Employers can impose default options that defer a percentage of an employee’s salary into a 401(k) account and that invest the account. Employers have been very conservative about the default options in the past because of liability concerns.

To encourage greater deferral and higher-return investing, the legal liability of employers is limited by the new law. The default option in a plan can be to defer more salary and invest the accounts for higher growth. Employees still will be free to make their own choices. The law affects only the default option for employees who do not make a choice.

A number of provisions from the 2001 tax law that set higher deduction and contribution limits were set to expire after 2010. These include:

  • Higher IRA contributions limits. 
  • Higher “catch-up” contribution limits for those age 50 and over. 
  • Higher contribution limits for 401(k) plans and also for defined benefit plans. 
  • The saver’s tax credit for modest income households. 

These and other provisions that were set to expire are made permanent in the new law.

Plan participants also receive broader rights to invest their accounts in investments other than the employer’s securities. These will reduce the damage in Enron-like situations when people lost their jobs and saw their retirement accounts dwindle because they were required to own company stock.

The charitable giving section of the law makes it easier to make charitable contributions from an IRA or 401(k). Under prior law, it was not worthwhile to make a lifetime contribution from an IRA or 401(k). You first took a distribution from the plan that was included in gross income. Then, you made a contribution to charity and took a charitable contribution deduction. But you had to itemize deductions in order to get a tax benefit. In addition, the reduction in itemized deductions for higher income taxpayers might have eliminated part of your deduction. Taxpayers could end up paying income taxes on money they gave to charity.

Under the new law, a taxable distribution that is taken from an IRA is excluded from gross income if it is a “qualified charitable distribution.” The exclusion is allowed for distributions of up to $100,000 annually.

A qualified charitable distribution is a distribution made directly by the IRA custodian to a public charitable organization or a donor advised fund. In addition, the IRA owner must be at least age 70½ on the date of the distribution. If the distribution is excluded from gross income, it cannot be taken as charitable contribution deduction. There are special rules when the IRA contains nondeductible contributions.

For example, suppose Max Profits has a traditional IRA with a balance of $100,000 that consists solely of deductible contributions and investment earnings. Max directs the entire balance be distributed to a qualified charity. Under the old law, Max would have to include the entire $100,000 in gross income. But under the new law, none of the $100,000 is included in Max’s gross income, and Max does not take a charitable contribution deduction.

This provision is in effect for years after Dec. 31, 2005, and before Jan. 1, 2008. That means it can be used this year by eligible individuals to make charitable contributions from IRAs.
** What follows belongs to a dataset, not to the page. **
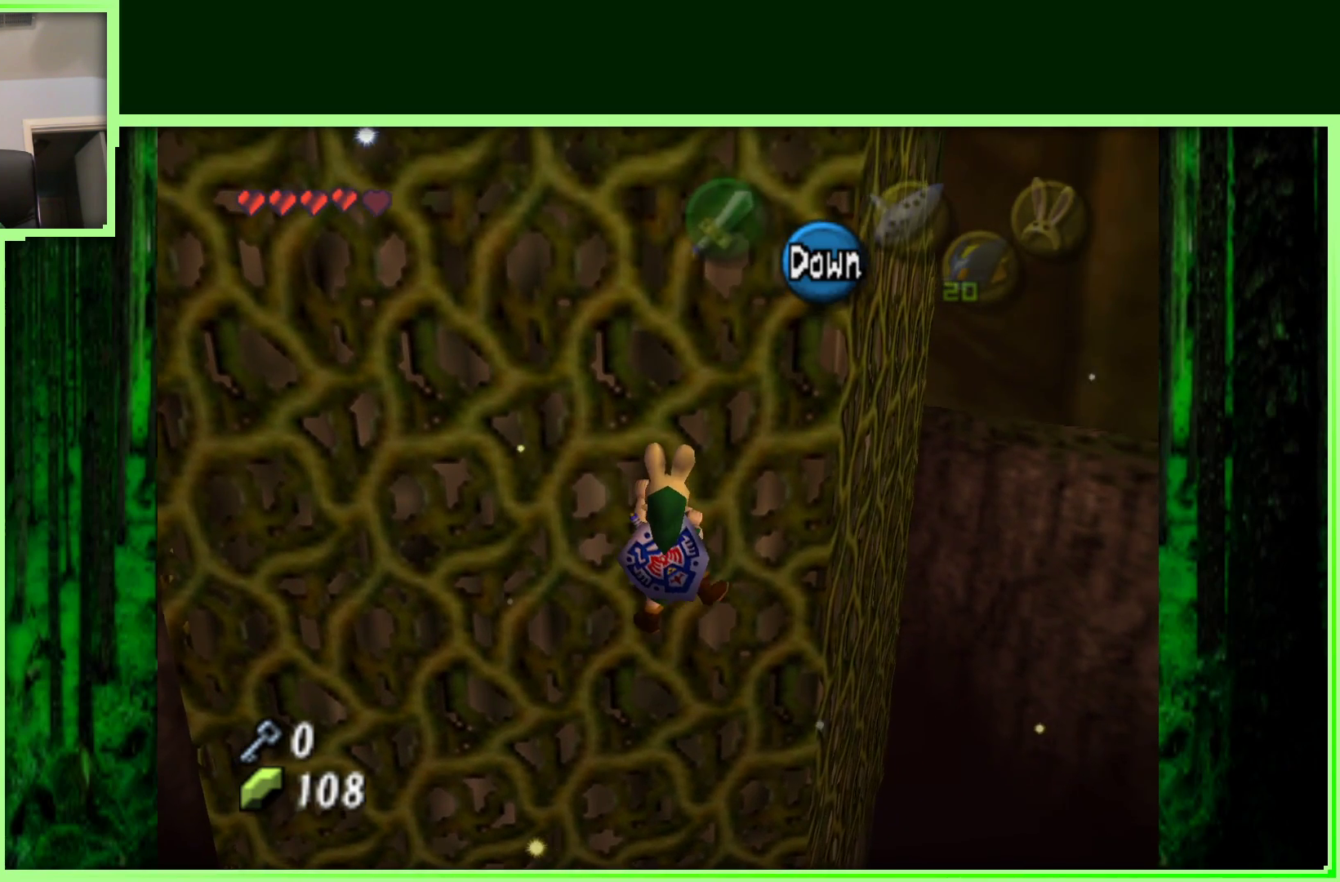
{"buttons": [], "left_stick": "right", "events": []}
The new law limits deductions for contributions of clothing and household property. A deduction is allowed for clothing or household property only if the item is in good used condition or better. There is an exception if the item is appraised for more than $500.
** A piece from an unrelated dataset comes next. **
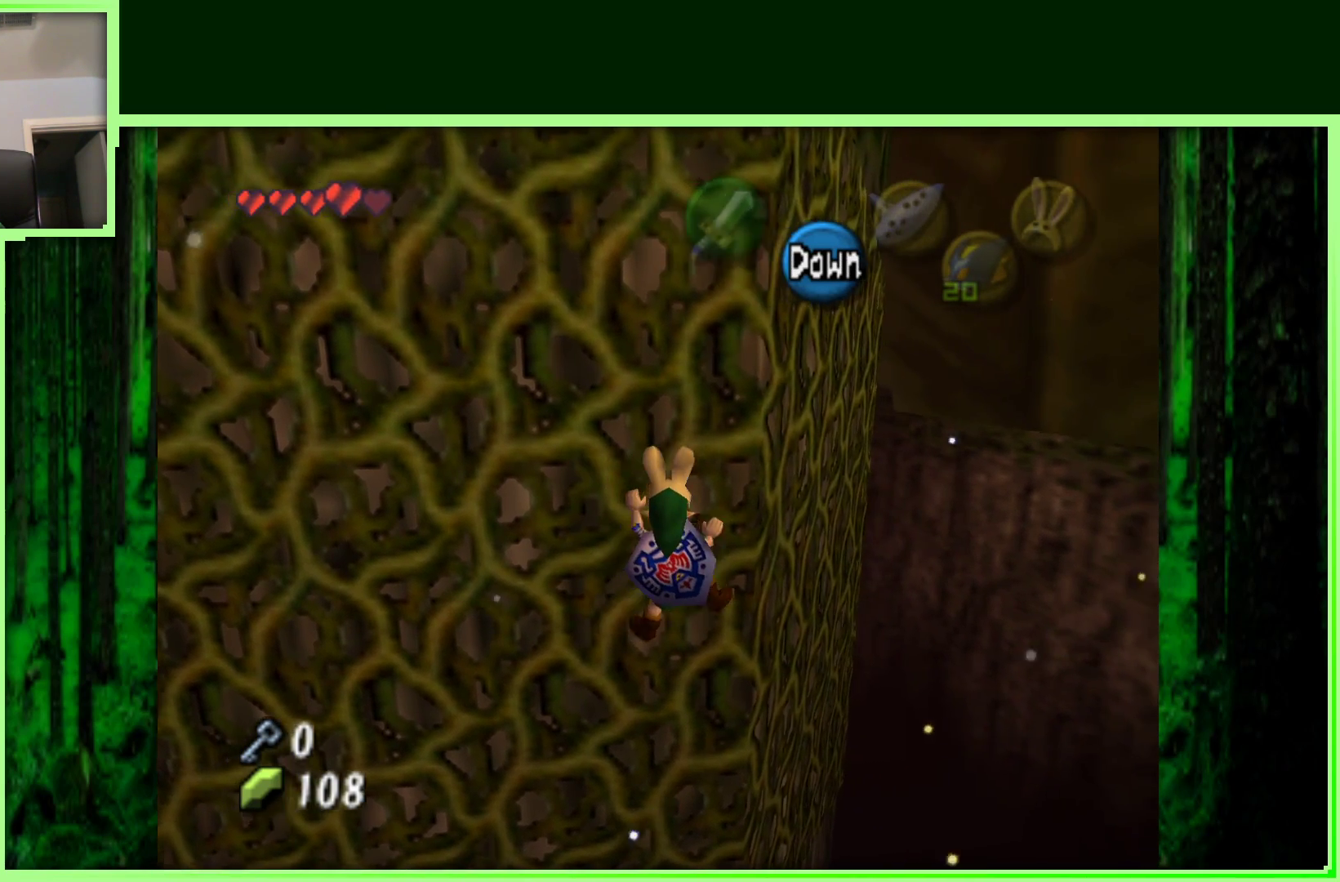
{"buttons": [], "left_stick": "right", "events": []}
The IRS may establish regulations that prohibit any deduction for items that have a minimum value, and the committee report accompanying the law explicitly mentions socks and undergarments. Household items are defined to include furniture, furnishings, electronics, appliances, linens, and similar items. Excluded from the definition are food, paintings, antiques, other objects of art, jewelry, gems, and collections.
The limit is effective after the date the law is enacted.

The recordkeeping rules for charitable contributions of money also are tightened. Donors of cash contributions must maintain a bank record or a written record from the donee organization that shows the name of the charity, date, and amount of the contribution. Other records no longer are acceptable. These rules apply to contributions of any amount made after the date the law is enacted.
We’ll have more details of the law in next month’s visit.